__Exercise details__.
From the JLG Industries filing below, copy word for word the part that opens with the words containing "Many of these" and closes with "results of operations.".

JLG INDUSTRIES, INC.
(Registrant)
/s/ Charles H. Diller, Jr.
Charles H. Diller, Jr.
Executive Vice President and
Chief Financial Officer
EXHIBIT 15
The Board of Directors
JLG Industries, Inc.
We are aware of the incorporation by reference in the registration statements
(Form S-8 No. 33-60366, Form S-8 No. 2-87955 and Form S-8 No. 33-75746) of
JLG Industries, Inc. of our report dated February 12, 1996, relating to the
unaudited condensed consolidated interim financial statements of JLG
Industries, Inc. which are included in its Form 10-Q for the quarter ended
January 31, 1996.
Pursuant to Rule 436(c) of the Securities Act of 1933 our report is not a
part of the registration statement prepared or certified by accountants
within the meaning of Section 7 or 11 of the Securities Act of 1933.
Baltimore, Maryland Ernst & Young LLP
February 12, 1996
EXHIBIT 99
Cautionary Statements Pursuant to the Securities
Litigation Reform Act of 1995
The Company wishes to inform its investors of the following important
factors that in some cases have affected, and in the future could affect,
the Company's results of operations and could cause such future results of
operations to differ materially from those expressed in any forward looking
statements made by or on behalf of the Company. Disclosure of these
factors is intended to permit the Company to take advantage of the safe
harbor provisions of the Private Securities Litigation Reform Act of 1995.
Many of these factors have been discussed in prior SEC filings by the
Company. Though the Company has attempted to list comprehensively these
important cautionary factors, the Company wishes to caution investors that
other factors may in the future prove to be important in affecting the
Company's results of operations.
Cyclical Demand -- Demand for new equipment manufactured by the Company
tends to be cyclical, responding historically to varying levels of
construction and industrial activity, principally in the United States and,
to a lesser extent, in other industrialized nations. Other factors
affecting demand include the availability and cost of financing for
equipment purchases and the market availability of used equipment. Company
management continuously monitors these and other factors that affect demand
for the Company's equipment. However, predicting levels of demand beyond a
short term is necessarily imprecise and demand may at times change
dramatically.
Consolidating Customers Base; Rental Companies -- The principal customers
for the Company's new equipment are over 130 independent equipment
distributors that rent the Company's products and provide service support
to equipment users. In recent years growth in sales to equipment rental
companies has outpaced growth in direct sales to end users resulting in
equipment rental companies comprising a larger share of total sales. At
the same time there has been substantial consolidation in ownership among
rental companies resulting in a more limited number of major customers
comprising a substantial portion of total sales. Unanticipated purchasing
decisions by any of these major customers could materially affect overall
demand for the Company's products and the Company's financial performance.

__Entries provided__.
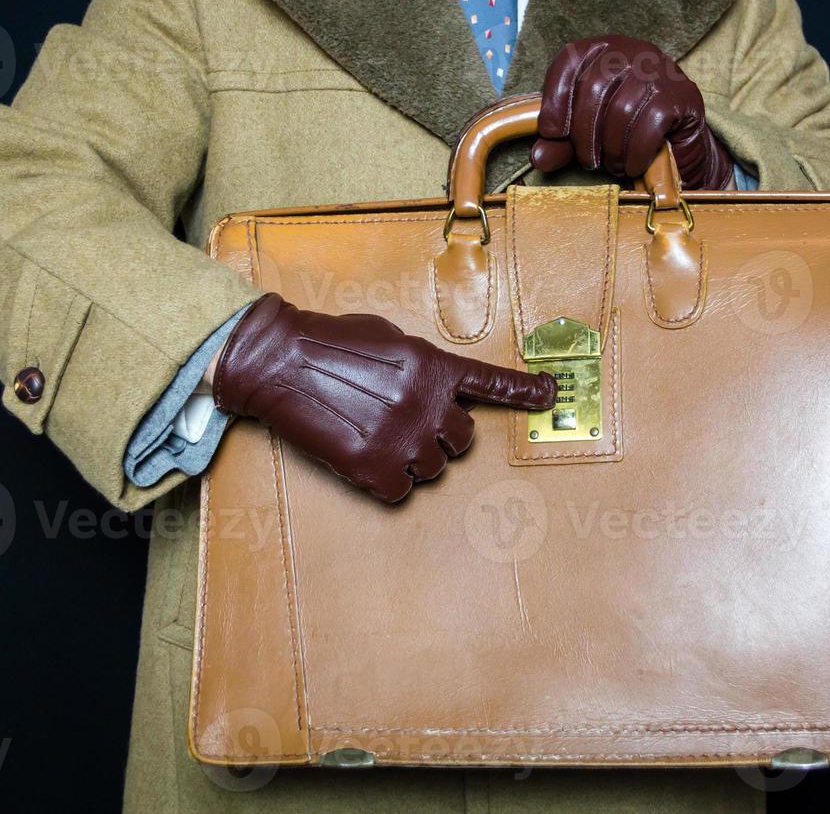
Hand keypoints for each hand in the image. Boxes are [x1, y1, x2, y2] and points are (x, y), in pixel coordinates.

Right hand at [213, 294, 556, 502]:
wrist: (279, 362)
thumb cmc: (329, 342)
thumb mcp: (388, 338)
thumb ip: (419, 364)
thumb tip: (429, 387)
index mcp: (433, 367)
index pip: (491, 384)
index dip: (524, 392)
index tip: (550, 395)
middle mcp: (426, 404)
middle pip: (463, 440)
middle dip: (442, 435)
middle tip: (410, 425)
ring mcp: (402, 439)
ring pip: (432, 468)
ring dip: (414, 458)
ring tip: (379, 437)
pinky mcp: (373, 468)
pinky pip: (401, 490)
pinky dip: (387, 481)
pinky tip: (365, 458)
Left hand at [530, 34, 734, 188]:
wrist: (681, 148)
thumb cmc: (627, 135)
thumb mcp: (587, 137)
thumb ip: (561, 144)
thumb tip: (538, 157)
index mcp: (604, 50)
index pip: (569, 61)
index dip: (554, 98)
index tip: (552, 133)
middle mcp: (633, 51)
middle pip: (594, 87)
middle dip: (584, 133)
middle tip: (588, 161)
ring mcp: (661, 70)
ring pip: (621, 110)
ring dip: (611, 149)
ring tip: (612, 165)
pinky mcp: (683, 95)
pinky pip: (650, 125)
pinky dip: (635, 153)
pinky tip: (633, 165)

* * *

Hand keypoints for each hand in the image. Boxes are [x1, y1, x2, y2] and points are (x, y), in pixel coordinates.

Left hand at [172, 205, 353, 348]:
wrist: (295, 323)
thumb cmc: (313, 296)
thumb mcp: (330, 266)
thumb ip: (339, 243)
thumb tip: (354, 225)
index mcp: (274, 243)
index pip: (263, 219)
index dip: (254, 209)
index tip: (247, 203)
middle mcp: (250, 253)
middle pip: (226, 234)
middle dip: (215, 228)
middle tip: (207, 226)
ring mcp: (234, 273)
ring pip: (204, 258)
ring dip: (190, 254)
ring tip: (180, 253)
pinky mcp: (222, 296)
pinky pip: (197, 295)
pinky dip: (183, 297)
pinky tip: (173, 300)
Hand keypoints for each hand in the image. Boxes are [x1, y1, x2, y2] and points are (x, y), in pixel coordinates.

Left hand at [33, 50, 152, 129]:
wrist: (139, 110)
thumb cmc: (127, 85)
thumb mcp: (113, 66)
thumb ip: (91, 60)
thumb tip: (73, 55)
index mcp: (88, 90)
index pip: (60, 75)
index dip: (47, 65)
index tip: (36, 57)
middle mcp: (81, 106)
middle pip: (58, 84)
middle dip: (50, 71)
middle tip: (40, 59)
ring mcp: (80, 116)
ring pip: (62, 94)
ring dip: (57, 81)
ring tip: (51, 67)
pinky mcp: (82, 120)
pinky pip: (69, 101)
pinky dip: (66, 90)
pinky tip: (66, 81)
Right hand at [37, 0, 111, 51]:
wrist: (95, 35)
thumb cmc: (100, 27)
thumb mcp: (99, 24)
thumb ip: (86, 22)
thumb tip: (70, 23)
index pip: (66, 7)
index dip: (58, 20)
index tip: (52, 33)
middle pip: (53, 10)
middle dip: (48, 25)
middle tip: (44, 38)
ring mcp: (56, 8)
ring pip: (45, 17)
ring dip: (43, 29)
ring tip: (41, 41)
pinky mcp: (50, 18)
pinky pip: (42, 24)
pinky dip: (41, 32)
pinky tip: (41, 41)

__Solution to the exercise__.
Many of these factors have been discussed in prior SEC filings by the
Company. Though the Company has attempted to list comprehensively these
important cautionary factors, the Company wishes to caution investors that
other factors may in the future prove to be important in affecting the
Company's results of operations.